RE: That's not a differential input, posted on December 10, 2015 at 09:39:10
JKT
Audiophile

Posts: 454
Location: Midwest
Joined: November 26, 2002
I have a lot of experience using CCSs with LTPs. Cascode MOSFETs are way better than single MOSFET based CCS. IXYS 8N50D2/1N100D better sounding than DN2540s. But for currents less than 10mA a cascode BJT (BC549C for example) out performs any of the MOSFETs.

I guess if you HAD to use tubes a pentode based CCS would work well. That would be quite the pain in the ass though to implement. However, looking around this forum I do see many members of the "Hair Shirt" DIY audio bent. ;~)

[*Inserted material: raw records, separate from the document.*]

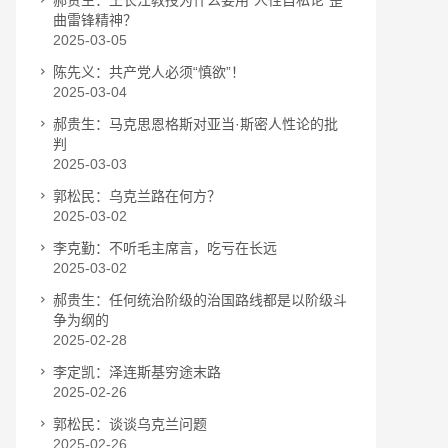
郝贵生：王长江教授为什么要用“人性自私论”歪
曲雷锋精神？
2025-03-05
陈先义：共产党人必须“慎欲”！
2025-03-04
郝贵生：马克思恩格斯对亚当·斯密人性论的批
判
2025-03-03
郭松民：乌克兰路在何方？
2025-03-02
李克勤：不听毛主席言，吃亏在长远
2025-03-02
郝贵生：任何统治阶级的治国路线都是以阶级斗
争为纲的
2025-02-28
李定凯：​泽连斯基穷途末路
2025-02-26
郭松民：谈谈乌克兰问题
2025-02-26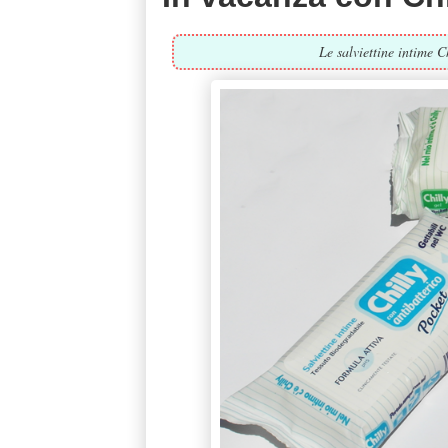
Le salviettine intime Ch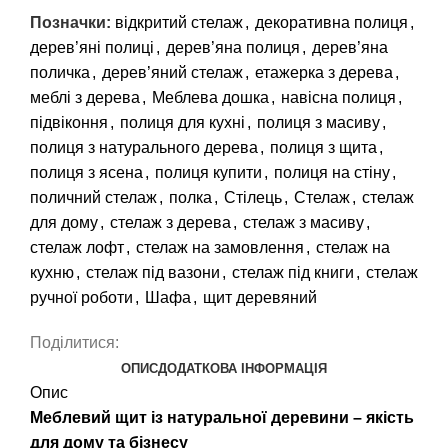
Позначки:
відкритий стелаж
,
декоративна полиця
,
дерев’яні полиці
,
дерев’яна полиця
,
дерев’яна
поличка
,
дерев’яний стелаж
,
етажерка з дерева
,
меблі з дерева
,
Меблева дошка
,
навісна полиця
,
підвіконня
,
полиця для кухні
,
полиця з масиву
,
полиця з натурального дерева
,
полиця з щита
,
полиця з ясена
,
полиця купити
,
полиця на стіну
,
поличний стелаж
,
полка
,
Стілець
,
Стелаж
,
стелаж
для дому
,
стелаж з дерева
,
стелаж з масиву
,
стелаж лофт
,
стелаж на замовлення
,
стелаж на
кухню
,
стелаж під вазони
,
стелаж під книги
,
стелаж
ручної роботи
,
Шафа
,
щит деревяний
Поділитися:
ОПИС
ДОДАТКОВА ІНФОРМАЦІЯ
Опис
Меблевий щит із натуральної деревини – якість
для дому та бізнесу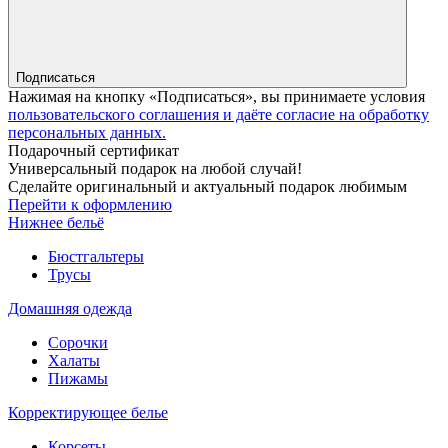
Подписаться
Нажимая на кнопку «Подписаться», вы принимаете условия
пользовательского соглашения и даёте согласие на обработку
персональных данных.
Подарочный сертификат
Универсальный подарок на любой случай!
Сделайте оригинальный и актуальный подарок любимым
Перейти к оформлению
Нижнее бельё
Бюстгальтеры
Трусы
Домашняя одежда
Сорочки
Халаты
Пижамы
Корректирующее белье
Корсеты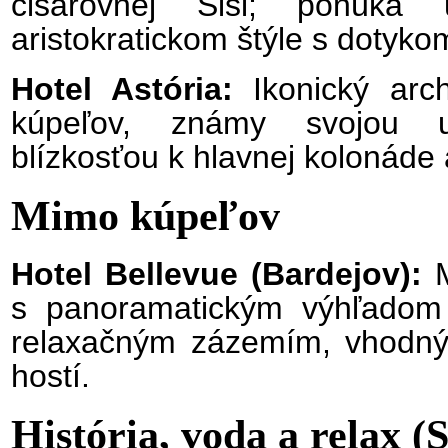
cisárovnej Sisi; ponúka 
aristokratickom štýle s dotykom
Hotel Astória:
Ikonický arc
kúpeľov, známy svojou u
blízkosťou k hlavnej kolonád
Mimo kúpeľov
Hotel Bellevue (Bardejov):
s panoramatickým výhľado
relaxačným zázemím, vhodný 
hostí.
História, voda a relax (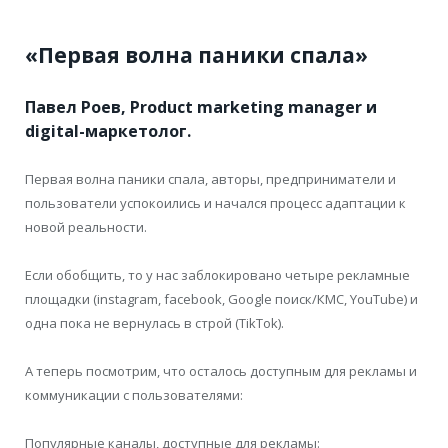
«Первая волна паники спала»
Павел Роев, Product marketing manager и
digital-маркетолог.
Первая волна паники спала, авторы, предприниматели и
пользователи успокоились и начался процесс адаптации к
новой реальности.
Если обобщить, то у нас заблокировано четыре рекламные
площадки (instagram, facebook, Google поиск/КМС, YouTube) и
одна пока не вернулась в строй (TikTok).
А теперь посмотрим, что осталось доступным для рекламы и
коммуникации с пользователями:
Популярные каналы, доступные для рекламы: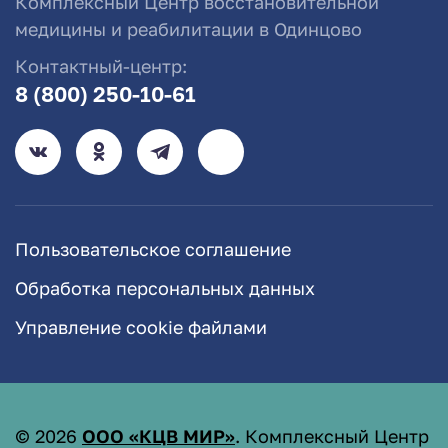
Комплексный Центр восстановительной
медицины и реабилитации в Одинцово
Контактный-центр:
8 (800) 250-10-61
Пользовательское соглашение
Обработка персональных данных
Управление cookie файлами
©
2026
ООО «КЦВ МИР»
. Комплексный Центр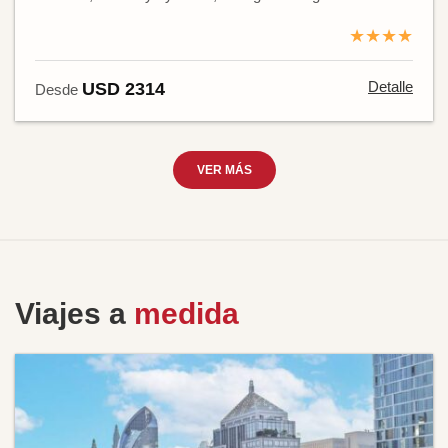
★★★★
Detalle
USD 2314
Desde
VER MÁS
Viajes a
medida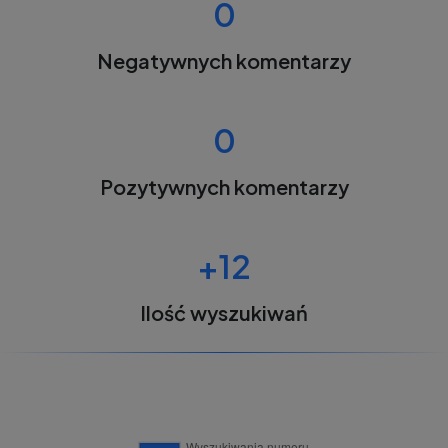
0
Negatywnych komentarzy
0
Pozytywnych komentarzy
+12
Ilość wyszukiwań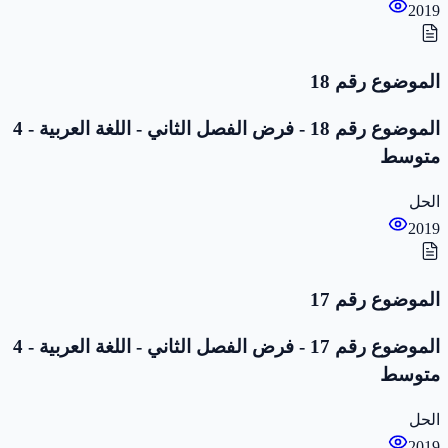
2019
الموضوع رقم 18
الموضوع رقم 18 - فرض الفصل الثاني - اللغة العربية - 4
متوسط
الحل
2019
الموضوع رقم 17
الموضوع رقم 17 - فرض الفصل الثاني - اللغة العربية - 4
متوسط
الحل
2019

"It is better to remain silent and thought a fool, then speak and remove all doubt." A. Lincoln

 

RE: That's not a differential input, posted on December 10, 2015 at 18:44:56
rage
Audiophile

Posts: 494
Joined: December 17, 2010
TK,

If I do that will still have the benefits of being balanced? (common mode rejection?

 

RE: That's not a differential input, posted on December 13, 2015 at 14:24:30
dtut
Audiophile

Posts: 111
Location: central coast california
Joined: March 27, 2006
I read that as "heartless pentode" and thought, damn, that's harsh.


Doug

 

RE: That's not a differential input, posted on December 13, 2015 at 15:22:51
Eli Duttman
Audiophile

Posts: 9355
Location: Monroe Township, NJ
Joined: March 31, 2000
Somebody's "sand allergy" got the better of them. FETs make excellent "spear carriers" for tubes. Pick your spots carefully.

Eli D.

 

RE: That's not a differential input, posted on December 20, 2015 at 17:24:15
rage
Audiophile

Posts: 494
Joined: December 17, 2010
I'm over my sand allergy!

I am loving Cree schottky diodes and constant current sink cascodes with mosfets.....

 

RE: That's not a differential input, posted on December 21, 2015 at 00:46:38
beautox
Manufacturer

Posts: 297
Location: Auckland
Joined: July 9, 2013
Try the unbalancer circuit from John Broskie

http://www.tubecad.com/2011/03/blog0203.htm

 

RE: differential input, single ended output, posted on January 10, 2017 at 17:08:47
rage
Audiophile

Posts: 494
Joined: December 17, 2010
I am still kicking this idea around doing it how TK had mentioned... a differential pair from a 12a7 and just taking the signal from one of the triodes for the output tube.

my questions are:

- will the second harmonic generated in the LTP be canceled out like in a push pull amp?

- if I use a hammond 156c as choke in the tail (instead of a CCS) - should that go to a negative supply or to ground?